Reich, on the other hand, was reminding Stockman that (President) Hoover made the same kind of statements before FDR changed the approach to the depression in the 1930's and by stimulating the economy through federal works projects, and infrastructure projects got people back to work. Reich also reminded Stockman that corporate tax rates were between 50% and 70% in the (Republican) Dwight D. Eisenhower administration, and have fallen significantly since then.
With one in ten people in the U.S. currently out of work, and with the Federal Reserve Chairman yesterday forecasting a long-term struggle to bring that number down, the U.S. is in for a very long decade of human distress before there are enough jobs to accommodate enough workers to bring the unemployment rate down to a more tolerable 4%-5%.
But if Reich and Stockman were expressing the views of their respective parties, now both sound like ideologies that have become "dogma" from which neither debater would or will deviate, it will take an earthquake of the size of the one that decommissioned those nuclear reactors in Japan (it was the tsunami that really did them in) to shake the foundations of both republican and democratic parties in order to bring the debt and deficit down, and to raise the debt ceiling by the first week of August, before the U.S. bond rating is threatened.

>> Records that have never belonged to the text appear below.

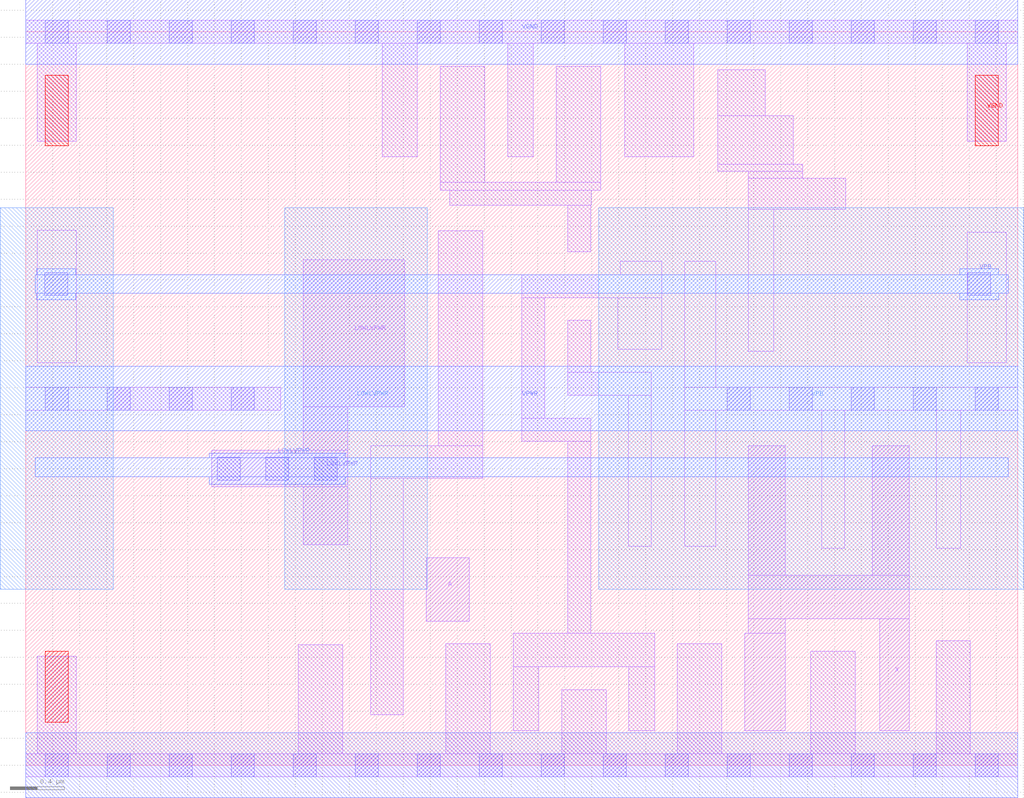
<source format=lef>
# Copyright 2020 The SkyWater PDK Authors
#
# Licensed under the Apache License, Version 2.0 (the "License");
# you may not use this file except in compliance with the License.
# You may obtain a copy of the License at
#
#     https://www.apache.org/licenses/LICENSE-2.0
#
# Unless required by applicable law or agreed to in writing, software
# distributed under the License is distributed on an "AS IS" BASIS,
# WITHOUT WARRANTIES OR CONDITIONS OF ANY KIND, either express or implied.
# See the License for the specific language governing permissions and
# limitations under the License.
#
# SPDX-License-Identifier: Apache-2.0

VERSION 5.7 ;
  NOWIREEXTENSIONATPIN ON ;
  DIVIDERCHAR "/" ;
  BUSBITCHARS "[]" ;
MACRO sky130_fd_sc_hd__lpflow_lsbuf_lh_isowell_tap_4
  CLASS CORE WELLTAP ;
  FOREIGN sky130_fd_sc_hd__lpflow_lsbuf_lh_isowell_tap_4 ;
  ORIGIN  0.000000  0.000000 ;
  SIZE  7.360000 BY  5.440000 ;
  SYMMETRY X Y R90 ;
  SITE unithd ;
  PIN A
    ANTENNAGATEAREA  0.603000 ;
    DIRECTION INPUT ;
    USE SIGNAL ;
    PORT
      LAYER li1 ;
        RECT 2.970000 1.070000 3.290000 1.540000 ;
    END
  END A
  PIN X
    ANTENNADIFFAREA  1.072500 ;
    DIRECTION OUTPUT ;
    USE SIGNAL ;
    PORT
      LAYER li1 ;
        RECT 5.335000 0.255000 5.635000 0.980000 ;
        RECT 5.360000 0.980000 5.635000 1.085000 ;
        RECT 5.360000 1.085000 6.555000 1.410000 ;
        RECT 5.360000 1.410000 5.635000 2.370000 ;
        RECT 6.280000 1.410000 6.555000 2.370000 ;
        RECT 6.335000 0.255000 6.555000 1.085000 ;
    END
  END X
  PIN LOWLVPWR
    DIRECTION INOUT ;
    SHAPE ABUTMENT ;
    USE POWER ;
    PORT
      LAYER li1 ;
        RECT 1.380000 2.065000 2.390000 2.335000 ;
        RECT 2.060000 1.635000 2.390000 2.065000 ;
        RECT 2.060000 2.335000 2.390000 2.660000 ;
        RECT 2.060000 2.660000 2.810000 3.750000 ;
      LAYER mcon ;
        RECT 1.420000 2.115000 1.590000 2.285000 ;
        RECT 1.780000 2.115000 1.950000 2.285000 ;
        RECT 2.140000 2.115000 2.310000 2.285000 ;
    END
    PORT
      LAYER met1 ;
        RECT 0.070000 2.140000 7.290000 2.280000 ;
        RECT 1.360000 2.085000 2.370000 2.140000 ;
        RECT 1.360000 2.280000 2.370000 2.315000 ;
      LAYER nwell ;
        RECT 1.920000 1.305000 2.980000 4.135000 ;
    END
  END LOWLVPWR
  PIN VGND
    DIRECTION INOUT ;
    SHAPE ABUTMENT ;
    USE GROUND ;
    PORT
      LAYER met1 ;
        RECT 0.000000 5.200000 7.360000 5.680000 ;
      LAYER pwell ;
        RECT 0.145000 4.595000 0.315000 5.120000 ;
        RECT 7.045000 4.595000 7.215000 5.120000 ;
    END
  END VGND
  PIN VPB
    DIRECTION INOUT ;
    USE POWER ;
    PORT
      LAYER met1 ;
        RECT 0.070000 3.500000 7.290000 3.640000 ;
        RECT 0.080000 3.455000 0.370000 3.500000 ;
        RECT 0.080000 3.640000 0.370000 3.685000 ;
        RECT 6.930000 3.455000 7.220000 3.500000 ;
        RECT 6.930000 3.640000 7.220000 3.685000 ;
      LAYER nwell ;
        RECT -0.190000 1.305000 0.650000 4.135000 ;
        RECT  4.250000 1.305000 7.405000 4.135000 ;
    END
  END VPB
  PIN VPWR
    DIRECTION INOUT ;
    SHAPE ABUTMENT ;
    USE POWER ;
    PORT
      LAYER met1 ;
        RECT 0.000000 2.480000 7.360000 2.960000 ;
    END
  END VPWR
  OBS
    LAYER li1 ;
      RECT 0.000000 -0.085000 7.360000 0.085000 ;
      RECT 0.000000  2.635000 1.890000 2.805000 ;
      RECT 0.000000  5.355000 7.360000 5.525000 ;
      RECT 0.085000  0.085000 0.375000 0.810000 ;
      RECT 0.085000  2.985000 0.375000 3.970000 ;
      RECT 0.085000  4.630000 0.375000 5.355000 ;
      RECT 2.020000  0.085000 2.350000 0.895000 ;
      RECT 2.560000  0.375000 2.800000 2.130000 ;
      RECT 2.560000  2.130000 3.390000 2.370000 ;
      RECT 2.645000  4.515000 2.905000 5.355000 ;
      RECT 3.060000  2.370000 3.390000 3.965000 ;
      RECT 3.075000  4.265000 4.265000 4.325000 ;
      RECT 3.075000  4.325000 3.405000 5.185000 ;
      RECT 3.115000  0.085000 3.445000 0.900000 ;
      RECT 3.145000  4.155000 4.195000 4.265000 ;
      RECT 3.575000  4.515000 3.765000 5.355000 ;
      RECT 3.615000  0.255000 3.805000 0.730000 ;
      RECT 3.615000  0.730000 4.665000 0.980000 ;
      RECT 3.680000  2.405000 4.190000 2.575000 ;
      RECT 3.680000  2.575000 3.850000 3.470000 ;
      RECT 3.680000  3.470000 4.720000 3.640000 ;
      RECT 3.935000  4.325000 4.265000 5.185000 ;
      RECT 3.975000  0.085000 4.305000 0.560000 ;
      RECT 4.020000  0.980000 4.190000 2.405000 ;
      RECT 4.020000  2.745000 4.640000 2.915000 ;
      RECT 4.020000  2.915000 4.190000 3.300000 ;
      RECT 4.020000  3.810000 4.190000 4.155000 ;
      RECT 4.390000  3.085000 4.720000 3.470000 ;
      RECT 4.410000  3.640000 4.720000 3.740000 ;
      RECT 4.445000  4.515000 4.955000 5.355000 ;
      RECT 4.470000  1.625000 4.640000 2.745000 ;
      RECT 4.475000  0.255000 4.665000 0.730000 ;
      RECT 4.835000  0.085000 5.165000 0.900000 ;
      RECT 4.890000  1.625000 5.120000 2.635000 ;
      RECT 4.890000  2.635000 7.360000 2.805000 ;
      RECT 4.890000  2.805000 5.120000 3.740000 ;
      RECT 5.135000  4.405000 5.765000 4.460000 ;
      RECT 5.135000  4.460000 5.695000 4.820000 ;
      RECT 5.135000  4.820000 5.485000 5.160000 ;
      RECT 5.360000  3.070000 5.550000 4.125000 ;
      RECT 5.360000  4.125000 6.085000 4.355000 ;
      RECT 5.360000  4.355000 5.765000 4.405000 ;
      RECT 5.825000  0.085000 6.155000 0.845000 ;
      RECT 5.905000  1.610000 6.075000 2.635000 ;
      RECT 6.755000  0.085000 7.005000 0.925000 ;
      RECT 6.755000  1.610000 6.935000 2.635000 ;
      RECT 6.985000  2.985000 7.275000 3.955000 ;
      RECT 6.985000  4.630000 7.275000 5.355000 ;
    LAYER mcon ;
      RECT 0.140000  3.485000 0.310000 3.655000 ;
      RECT 0.145000 -0.085000 0.315000 0.085000 ;
      RECT 0.145000  2.635000 0.315000 2.805000 ;
      RECT 0.145000  5.355000 0.315000 5.525000 ;
      RECT 0.605000 -0.085000 0.775000 0.085000 ;
      RECT 0.605000  2.635000 0.775000 2.805000 ;
      RECT 0.605000  5.355000 0.775000 5.525000 ;
      RECT 1.065000 -0.085000 1.235000 0.085000 ;
      RECT 1.065000  2.635000 1.235000 2.805000 ;
      RECT 1.065000  5.355000 1.235000 5.525000 ;
      RECT 1.525000 -0.085000 1.695000 0.085000 ;
      RECT 1.525000  2.635000 1.695000 2.805000 ;
      RECT 1.525000  5.355000 1.695000 5.525000 ;
      RECT 1.985000 -0.085000 2.155000 0.085000 ;
      RECT 1.985000  5.355000 2.155000 5.525000 ;
      RECT 2.445000 -0.085000 2.615000 0.085000 ;
      RECT 2.445000  5.355000 2.615000 5.525000 ;
      RECT 2.905000 -0.085000 3.075000 0.085000 ;
      RECT 2.905000  5.355000 3.075000 5.525000 ;
      RECT 3.365000 -0.085000 3.535000 0.085000 ;
      RECT 3.365000  5.355000 3.535000 5.525000 ;
      RECT 3.825000 -0.085000 3.995000 0.085000 ;
      RECT 3.825000  5.355000 3.995000 5.525000 ;
      RECT 4.285000 -0.085000 4.455000 0.085000 ;
      RECT 4.285000  5.355000 4.455000 5.525000 ;
      RECT 4.745000 -0.085000 4.915000 0.085000 ;
      RECT 4.745000  5.355000 4.915000 5.525000 ;
      RECT 5.205000 -0.085000 5.375000 0.085000 ;
      RECT 5.205000  2.635000 5.375000 2.805000 ;
      RECT 5.205000  5.355000 5.375000 5.525000 ;
      RECT 5.665000 -0.085000 5.835000 0.085000 ;
      RECT 5.665000  2.635000 5.835000 2.805000 ;
      RECT 5.665000  5.355000 5.835000 5.525000 ;
      RECT 6.125000 -0.085000 6.295000 0.085000 ;
      RECT 6.125000  2.635000 6.295000 2.805000 ;
      RECT 6.125000  5.355000 6.295000 5.525000 ;
      RECT 6.585000 -0.085000 6.755000 0.085000 ;
      RECT 6.585000  2.635000 6.755000 2.805000 ;
      RECT 6.585000  5.355000 6.755000 5.525000 ;
      RECT 6.990000  3.485000 7.160000 3.655000 ;
      RECT 7.045000 -0.085000 7.215000 0.085000 ;
      RECT 7.045000  2.635000 7.215000 2.805000 ;
      RECT 7.045000  5.355000 7.215000 5.525000 ;
    LAYER met1 ;
      RECT 0.000000 -0.240000 7.360000 0.240000 ;
    LAYER pwell ;
      RECT 0.145000 0.320000 0.315000 0.845000 ;
  END
END sky130_fd_sc_hd__lpflow_lsbuf_lh_isowell_tap_4
END LIBRARY

</source>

And neither Reich nor Stockman was interested in condemning the Wall Street miscreants for their devious, and unregulated (as a result of both Democratic and Republican administrations, Clinton and Bush 2) shenannigans of credit defaults and bundled mortgages sold as phoney 'paper' to many investors around the world. When will the ponzi scheme that was perpetrated by Wall Street find and prosecute the perpetrators, so that some meagre semblance of justice can be restored to the confidence of the American people.
Is the altar of Wall Street too sacrosanct, and too untouchable and too important a cash spiggot for both parties, that the perpetrators know they will never be prosecuted and will never have to account for their tragic and preventable and "wild-west" hooliganism?

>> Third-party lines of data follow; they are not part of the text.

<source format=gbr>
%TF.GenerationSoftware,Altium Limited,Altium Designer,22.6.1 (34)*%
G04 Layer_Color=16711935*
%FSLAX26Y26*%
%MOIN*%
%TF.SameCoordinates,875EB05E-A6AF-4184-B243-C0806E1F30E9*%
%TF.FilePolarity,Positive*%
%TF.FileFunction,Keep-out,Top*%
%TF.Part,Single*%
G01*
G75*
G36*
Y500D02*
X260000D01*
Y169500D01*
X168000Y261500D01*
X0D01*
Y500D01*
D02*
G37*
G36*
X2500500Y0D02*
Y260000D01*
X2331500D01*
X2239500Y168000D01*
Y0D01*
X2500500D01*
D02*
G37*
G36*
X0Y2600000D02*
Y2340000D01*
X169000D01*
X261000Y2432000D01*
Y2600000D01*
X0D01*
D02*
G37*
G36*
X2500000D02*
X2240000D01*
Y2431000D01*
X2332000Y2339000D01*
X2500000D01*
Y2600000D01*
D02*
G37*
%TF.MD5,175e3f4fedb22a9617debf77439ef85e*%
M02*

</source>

Economic theory did not prevent those actions, except that both parties were and remain complicit in their execution, simply by creating a playing field that was open to abuse. And now that the hands of both parties arae covered with the stain of that debacle, who is there in Washington to "bell the cat" as it were? Neither Reich nor Stockman, it would seem, wanted to touch that radioactive political nuclear rod.